§ **WHAT THE TASK REQUIRES**
Exactly the lines from the one containing "Going away from" to the last line of the records, inclusive, are to be transcribed; include no others.

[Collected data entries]
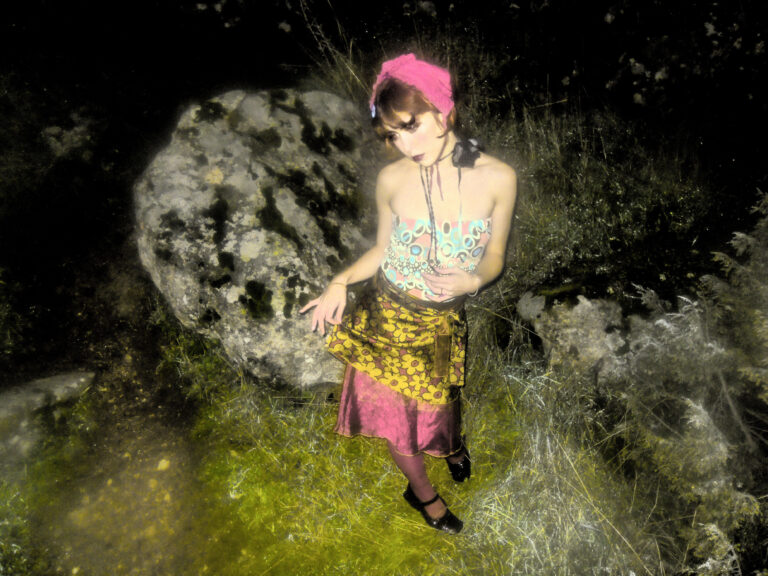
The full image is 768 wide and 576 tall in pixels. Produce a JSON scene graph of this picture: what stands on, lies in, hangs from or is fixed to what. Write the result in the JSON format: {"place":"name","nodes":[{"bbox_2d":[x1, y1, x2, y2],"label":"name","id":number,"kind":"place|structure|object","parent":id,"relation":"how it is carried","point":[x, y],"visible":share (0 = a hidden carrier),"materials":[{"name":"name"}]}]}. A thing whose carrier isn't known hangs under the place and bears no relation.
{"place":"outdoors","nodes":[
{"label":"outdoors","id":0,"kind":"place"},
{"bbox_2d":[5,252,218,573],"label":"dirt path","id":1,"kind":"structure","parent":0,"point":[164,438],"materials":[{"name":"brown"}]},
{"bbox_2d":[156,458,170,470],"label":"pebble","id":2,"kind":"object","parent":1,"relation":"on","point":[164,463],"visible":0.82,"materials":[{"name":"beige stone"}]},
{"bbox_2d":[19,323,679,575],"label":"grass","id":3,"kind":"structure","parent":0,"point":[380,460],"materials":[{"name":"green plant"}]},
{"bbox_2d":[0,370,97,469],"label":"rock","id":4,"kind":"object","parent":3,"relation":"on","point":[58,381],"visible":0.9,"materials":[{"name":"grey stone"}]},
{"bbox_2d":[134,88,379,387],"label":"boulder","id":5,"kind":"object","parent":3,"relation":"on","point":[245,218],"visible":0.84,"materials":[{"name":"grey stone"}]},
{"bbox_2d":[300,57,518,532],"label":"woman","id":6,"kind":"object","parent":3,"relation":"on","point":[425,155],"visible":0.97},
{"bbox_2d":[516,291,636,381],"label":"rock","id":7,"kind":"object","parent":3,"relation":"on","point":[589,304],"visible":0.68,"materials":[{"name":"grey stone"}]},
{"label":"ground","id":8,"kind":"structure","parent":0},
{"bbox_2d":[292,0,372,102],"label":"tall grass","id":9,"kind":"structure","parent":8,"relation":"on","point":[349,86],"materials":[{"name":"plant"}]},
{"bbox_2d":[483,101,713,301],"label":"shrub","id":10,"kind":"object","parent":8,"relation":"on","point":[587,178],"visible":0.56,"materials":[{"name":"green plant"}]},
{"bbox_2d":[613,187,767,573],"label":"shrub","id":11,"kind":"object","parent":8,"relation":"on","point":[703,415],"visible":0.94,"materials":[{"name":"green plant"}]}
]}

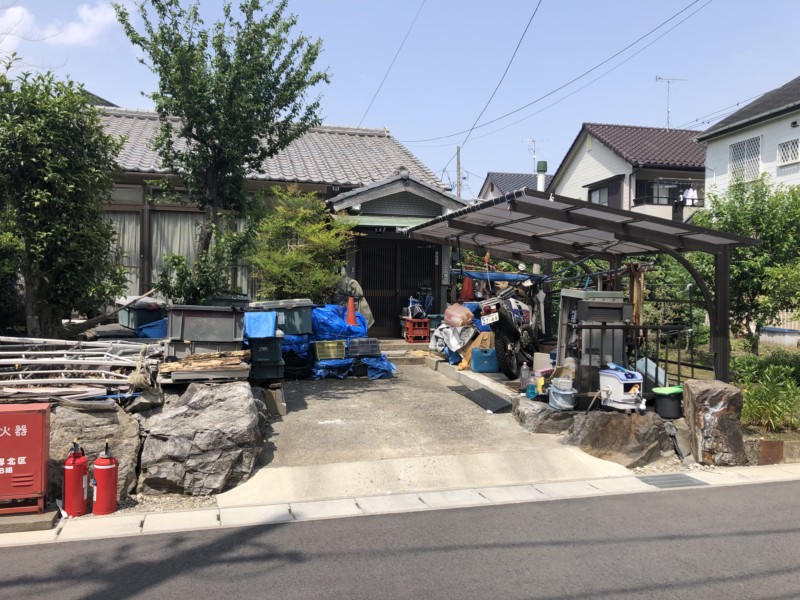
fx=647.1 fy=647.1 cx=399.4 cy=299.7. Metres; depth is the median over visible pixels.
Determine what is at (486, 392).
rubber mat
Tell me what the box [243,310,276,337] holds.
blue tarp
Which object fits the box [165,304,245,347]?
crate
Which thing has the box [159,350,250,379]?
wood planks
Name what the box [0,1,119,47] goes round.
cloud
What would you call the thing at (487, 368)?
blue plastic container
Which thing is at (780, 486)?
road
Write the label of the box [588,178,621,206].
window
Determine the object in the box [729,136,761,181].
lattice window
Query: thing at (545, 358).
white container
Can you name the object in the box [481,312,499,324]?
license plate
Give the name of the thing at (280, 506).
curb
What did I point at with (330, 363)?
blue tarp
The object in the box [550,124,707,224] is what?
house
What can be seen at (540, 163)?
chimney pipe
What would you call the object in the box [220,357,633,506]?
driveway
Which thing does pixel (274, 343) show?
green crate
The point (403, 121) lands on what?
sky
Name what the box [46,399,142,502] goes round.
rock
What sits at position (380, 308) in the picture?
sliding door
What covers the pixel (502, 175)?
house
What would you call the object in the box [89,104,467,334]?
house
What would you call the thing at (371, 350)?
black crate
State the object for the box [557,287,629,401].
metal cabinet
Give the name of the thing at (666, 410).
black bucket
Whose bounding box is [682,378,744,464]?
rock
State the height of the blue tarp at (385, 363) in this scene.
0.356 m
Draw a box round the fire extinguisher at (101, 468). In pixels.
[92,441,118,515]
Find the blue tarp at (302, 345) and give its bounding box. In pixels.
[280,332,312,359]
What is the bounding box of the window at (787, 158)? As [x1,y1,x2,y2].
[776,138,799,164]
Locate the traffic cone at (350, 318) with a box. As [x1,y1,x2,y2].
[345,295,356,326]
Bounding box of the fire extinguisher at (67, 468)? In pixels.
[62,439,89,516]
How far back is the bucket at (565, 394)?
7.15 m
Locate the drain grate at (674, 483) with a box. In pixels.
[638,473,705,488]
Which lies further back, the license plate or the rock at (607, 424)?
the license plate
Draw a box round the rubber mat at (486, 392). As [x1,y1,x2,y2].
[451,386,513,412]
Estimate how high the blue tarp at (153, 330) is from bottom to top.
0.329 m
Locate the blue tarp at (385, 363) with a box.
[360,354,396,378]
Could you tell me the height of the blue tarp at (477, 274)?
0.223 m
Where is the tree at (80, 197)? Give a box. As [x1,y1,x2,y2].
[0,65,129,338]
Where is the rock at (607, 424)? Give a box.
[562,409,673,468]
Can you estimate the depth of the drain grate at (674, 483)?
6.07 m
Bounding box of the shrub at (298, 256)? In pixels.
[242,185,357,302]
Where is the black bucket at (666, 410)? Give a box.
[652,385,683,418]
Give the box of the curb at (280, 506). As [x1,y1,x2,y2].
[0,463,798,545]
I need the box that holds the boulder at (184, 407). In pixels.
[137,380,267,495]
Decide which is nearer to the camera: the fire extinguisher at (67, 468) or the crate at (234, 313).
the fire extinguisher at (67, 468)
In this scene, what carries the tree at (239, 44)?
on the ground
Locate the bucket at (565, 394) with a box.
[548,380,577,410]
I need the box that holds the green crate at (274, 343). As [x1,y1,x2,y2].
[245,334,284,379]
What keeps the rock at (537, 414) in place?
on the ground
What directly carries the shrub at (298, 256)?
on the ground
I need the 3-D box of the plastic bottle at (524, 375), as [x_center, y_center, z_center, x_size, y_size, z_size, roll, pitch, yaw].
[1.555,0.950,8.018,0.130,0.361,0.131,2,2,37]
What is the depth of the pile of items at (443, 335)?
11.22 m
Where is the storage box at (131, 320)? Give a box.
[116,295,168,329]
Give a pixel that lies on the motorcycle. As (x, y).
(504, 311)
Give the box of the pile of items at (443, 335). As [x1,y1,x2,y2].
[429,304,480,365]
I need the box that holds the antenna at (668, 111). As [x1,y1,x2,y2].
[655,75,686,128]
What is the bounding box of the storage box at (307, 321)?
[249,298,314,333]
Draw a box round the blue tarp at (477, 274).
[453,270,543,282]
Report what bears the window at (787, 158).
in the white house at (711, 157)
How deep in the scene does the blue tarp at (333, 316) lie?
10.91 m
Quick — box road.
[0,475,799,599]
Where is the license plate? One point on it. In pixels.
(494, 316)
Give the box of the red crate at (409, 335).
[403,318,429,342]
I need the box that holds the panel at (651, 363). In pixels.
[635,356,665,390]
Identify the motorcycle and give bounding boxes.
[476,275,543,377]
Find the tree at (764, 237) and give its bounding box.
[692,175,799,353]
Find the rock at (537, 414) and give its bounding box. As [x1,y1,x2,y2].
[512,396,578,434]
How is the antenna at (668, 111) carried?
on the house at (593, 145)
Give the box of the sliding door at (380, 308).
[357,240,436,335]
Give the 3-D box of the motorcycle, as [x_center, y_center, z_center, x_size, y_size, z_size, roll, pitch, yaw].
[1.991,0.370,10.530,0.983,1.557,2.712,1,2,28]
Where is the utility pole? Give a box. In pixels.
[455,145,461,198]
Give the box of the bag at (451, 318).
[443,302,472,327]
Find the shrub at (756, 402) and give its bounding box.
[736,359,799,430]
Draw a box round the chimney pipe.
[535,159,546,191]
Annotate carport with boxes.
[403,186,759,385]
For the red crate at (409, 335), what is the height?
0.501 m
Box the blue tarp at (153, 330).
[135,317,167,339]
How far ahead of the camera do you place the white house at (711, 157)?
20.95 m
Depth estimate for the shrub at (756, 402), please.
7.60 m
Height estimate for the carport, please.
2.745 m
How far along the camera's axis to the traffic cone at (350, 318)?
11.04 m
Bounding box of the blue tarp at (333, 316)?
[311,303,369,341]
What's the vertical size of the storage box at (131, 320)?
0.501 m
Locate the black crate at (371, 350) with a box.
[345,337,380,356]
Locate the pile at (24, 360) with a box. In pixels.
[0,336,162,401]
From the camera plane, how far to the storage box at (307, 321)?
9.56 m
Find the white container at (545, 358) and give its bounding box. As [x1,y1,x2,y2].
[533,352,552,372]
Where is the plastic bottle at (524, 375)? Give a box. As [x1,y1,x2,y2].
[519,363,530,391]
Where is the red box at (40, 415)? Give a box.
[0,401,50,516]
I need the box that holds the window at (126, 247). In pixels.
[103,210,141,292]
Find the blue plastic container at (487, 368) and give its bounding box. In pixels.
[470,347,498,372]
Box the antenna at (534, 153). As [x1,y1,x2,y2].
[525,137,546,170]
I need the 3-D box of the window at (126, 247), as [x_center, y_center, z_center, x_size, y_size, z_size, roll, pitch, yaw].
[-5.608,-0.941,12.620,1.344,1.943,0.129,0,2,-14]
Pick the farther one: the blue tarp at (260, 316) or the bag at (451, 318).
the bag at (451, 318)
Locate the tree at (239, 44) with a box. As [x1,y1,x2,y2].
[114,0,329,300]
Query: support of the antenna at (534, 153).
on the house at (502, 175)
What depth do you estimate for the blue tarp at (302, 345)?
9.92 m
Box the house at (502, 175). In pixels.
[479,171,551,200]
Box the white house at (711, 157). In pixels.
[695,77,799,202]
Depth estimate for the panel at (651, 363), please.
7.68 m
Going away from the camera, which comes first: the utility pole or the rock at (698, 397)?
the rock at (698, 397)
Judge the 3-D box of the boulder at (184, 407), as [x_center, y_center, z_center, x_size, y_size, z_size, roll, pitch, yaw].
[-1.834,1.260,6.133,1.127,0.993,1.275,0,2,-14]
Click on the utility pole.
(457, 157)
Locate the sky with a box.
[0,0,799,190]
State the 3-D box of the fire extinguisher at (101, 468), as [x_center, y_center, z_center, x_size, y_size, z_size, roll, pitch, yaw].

§ **ANSWER SPACE**
Going away from the camera, which comes first: the utility pole or the rock at (698, 397)?
the rock at (698, 397)
Judge the 3-D box of the boulder at (184, 407), as [x_center, y_center, z_center, x_size, y_size, z_size, roll, pitch, yaw].
[-1.834,1.260,6.133,1.127,0.993,1.275,0,2,-14]
Click on the utility pole.
(457, 157)
Locate the sky with a box.
[0,0,799,190]
State the 3-D box of the fire extinguisher at (101, 468), as [x_center, y_center, z_center, x_size, y_size, z_size, roll, pitch, yaw].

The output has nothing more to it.